The response must consist of each line in the listing that has the word "Download" in it.

*** Input data ***

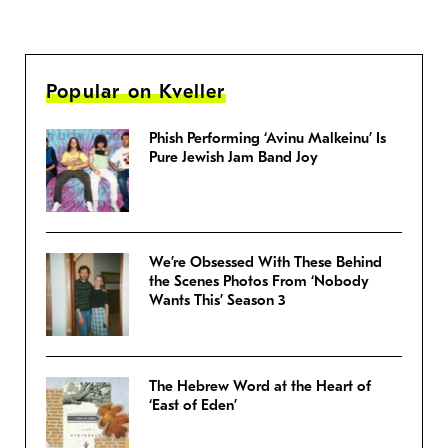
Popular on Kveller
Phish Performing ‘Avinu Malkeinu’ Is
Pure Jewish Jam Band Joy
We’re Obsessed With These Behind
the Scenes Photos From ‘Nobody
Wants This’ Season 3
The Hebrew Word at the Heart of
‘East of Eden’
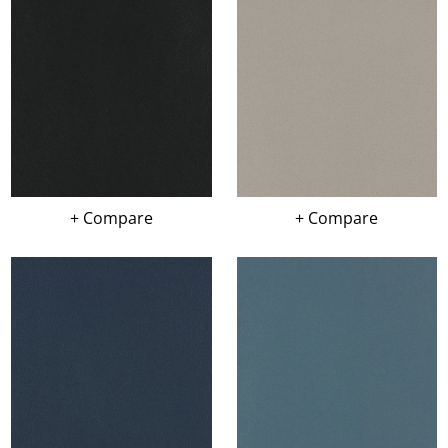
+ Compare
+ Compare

***
*** Input data ***

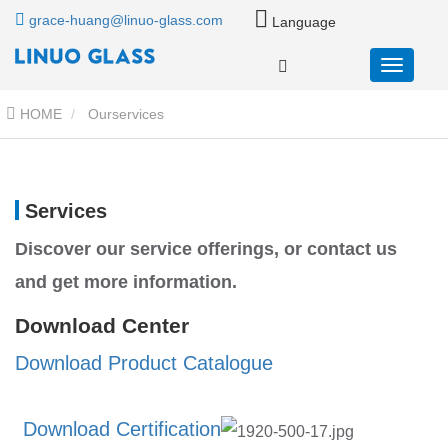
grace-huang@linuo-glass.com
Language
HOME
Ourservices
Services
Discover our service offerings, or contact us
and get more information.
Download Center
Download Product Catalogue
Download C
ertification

***

**Output below**.
Download Center
Download Product Catalogue
Download C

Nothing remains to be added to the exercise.